After several years of hard work, grueling traveling schedules and thorough preparations, Asia produced four World Cup qualifiers – Japan, Australia, South Korea and Iran. The fact that none of these four sides picked up a victory in a combined total of 12 matches played between them highlights the decline of soccer in the region. In conjunction to this, Jordan lost their World Cup play-off decider by an aggregate score of 0-5 to Uruguay. Standards are clearly slipping.
So what exactly are the factors for this decline?
1. Lack of competition
It’s necessary to look at the level of competition these teams face. Living in China, it is easy to see why they are failing to find or produce 11 players of sufficient quality in a nation of 1 billion. There is an alarming lack of recreational facilities. The cost of renting a pitch is also sky high. Furthermore, kids spend most of their youths endlessly doing exams and trying to increase their schooling. For those who subscribe to Malcolm Gladwell’s 10,000 hours theory, these two factors greatly diminish the chances of somewhere like China, India or South Korea producing players of a sufficient standard to compete in the World Cup. Simply put, young people have nor the time, money or facilities to get to the required level.
2. Match fixing
The match fixing syndicates have badly damaged the game in Asia. Most of these shadowy figures come from places such as Macau and Singapore. Corruption is ever present in society in Asia as it is in the rest of the world and this has inevitably wormed its way into soccer in the region in the form of match fixing. Again taking China as an example, the culture of not losing “face” is prevalent. Since face has been lost, soccer has lost significant ground to other sports such as basketball.
3. Poor domestic leagues
The standards of the domestic leagues are not good enough and this is intertwined with the poor level of coaching in populous soccer crazy countries such as Thailand, Indonesia, Malaysia and Vietnam. The Middle East has some rich soccer history and has produced good players in the past. Iranian soccer suffers severely from sanctions and has resorted to playing ultra defensive soccer that will not get them very far in the long run.

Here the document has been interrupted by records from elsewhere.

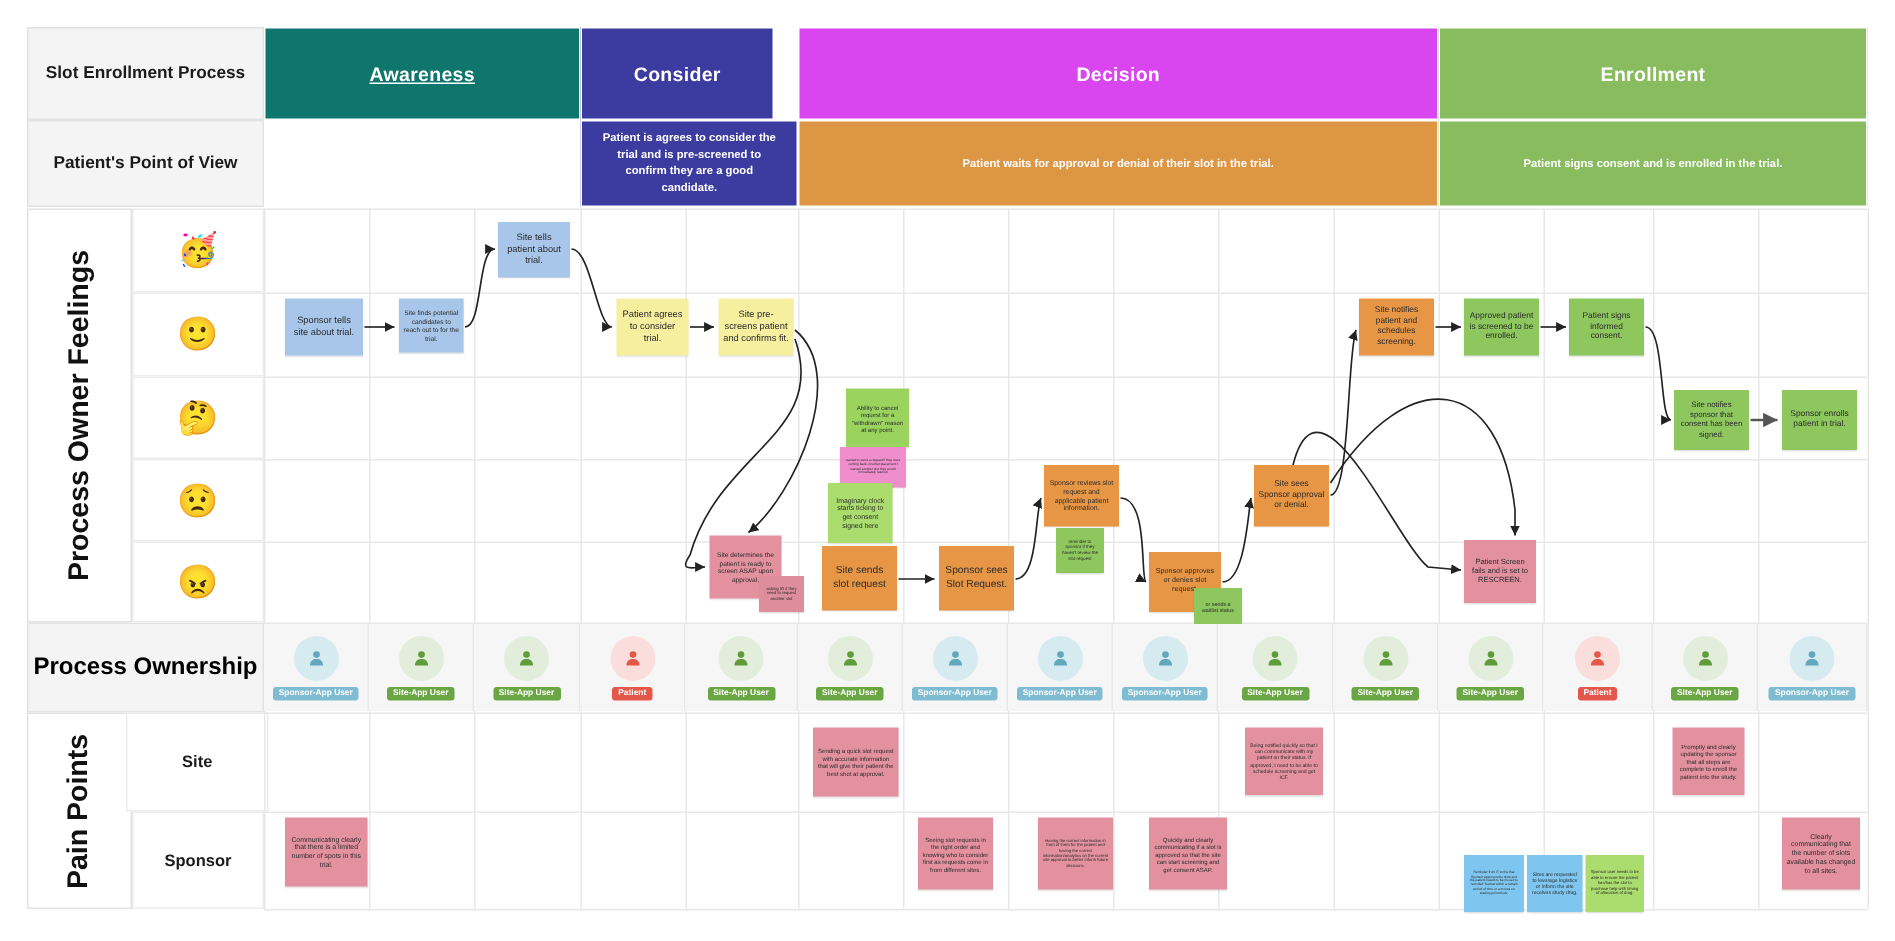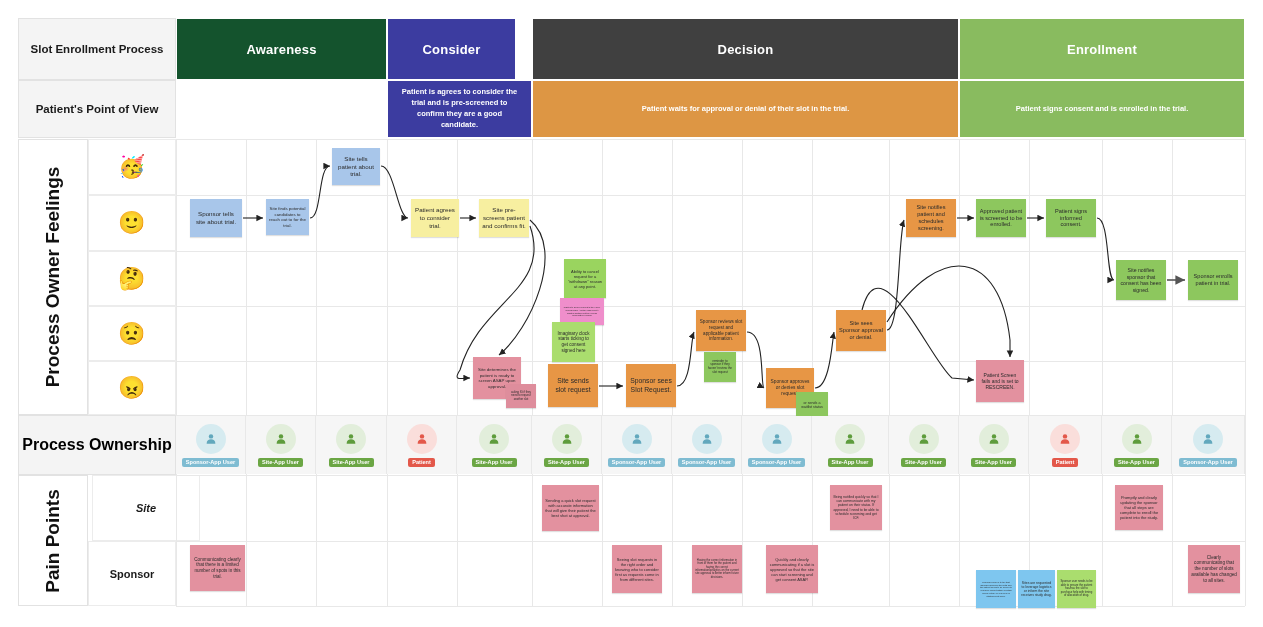"Awareness" div.stage { background: #14532d -> #0f766e; text-decoration: none -> underline }
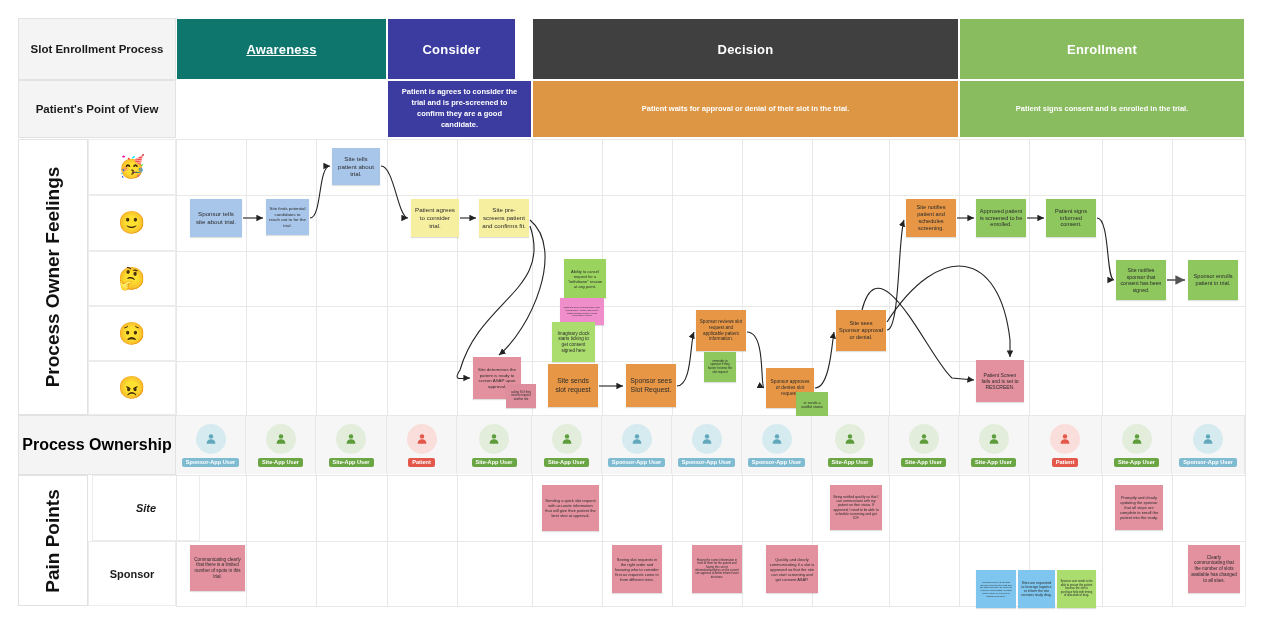"Decision" div.stage { background: #404040 -> #d946ef }
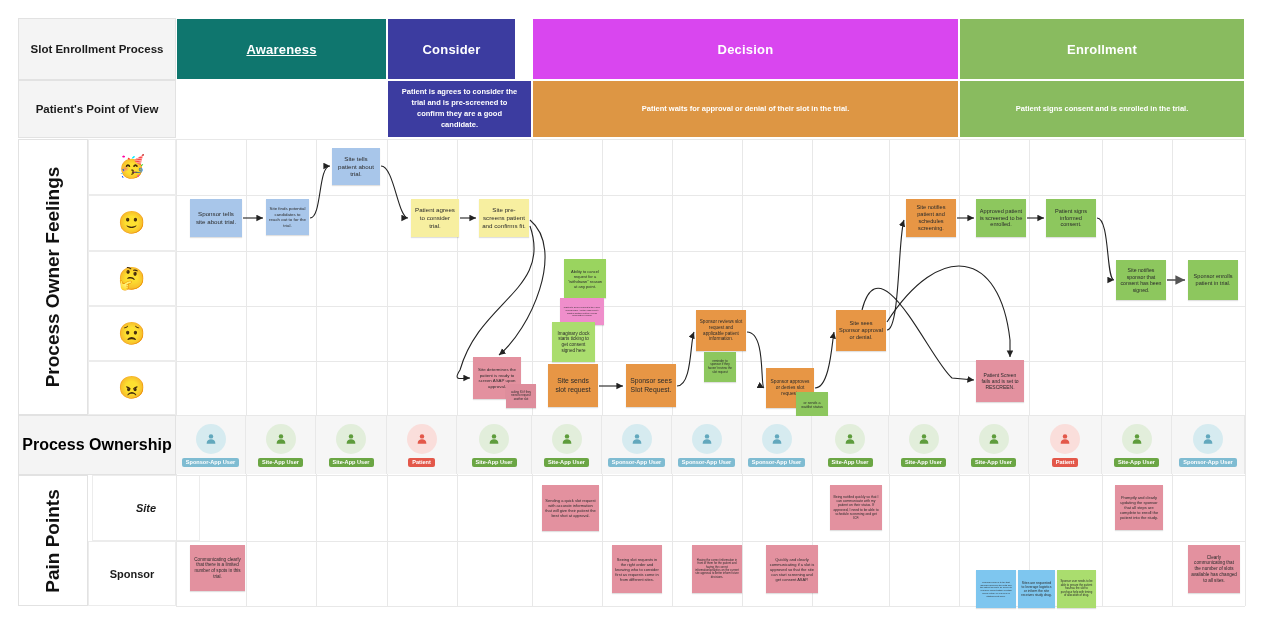"Site" div.rail-sub { font-style: italic -> none; left: 92px -> 84px; width: 108px -> 95px }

Similarly in the Far East and Australia, the domestic leagues have serious problems and there is a lack of quality. Guangzhou Evergrande are the champions of Asia, but the rely mainly on a Brazilian named Elkeson to score the goals, who was nowhere near the Brazil set up even if Fred and Jo are there main strikers. In addition to this, Guangzhou coach Marcello Lippi has claimed his South Korean centre half Kim, is “good enough to play for Manchester United”. Not on the evidence of this World Cup, particularly the Algeria match. The competition is just not good enough – the reasons being outlined above.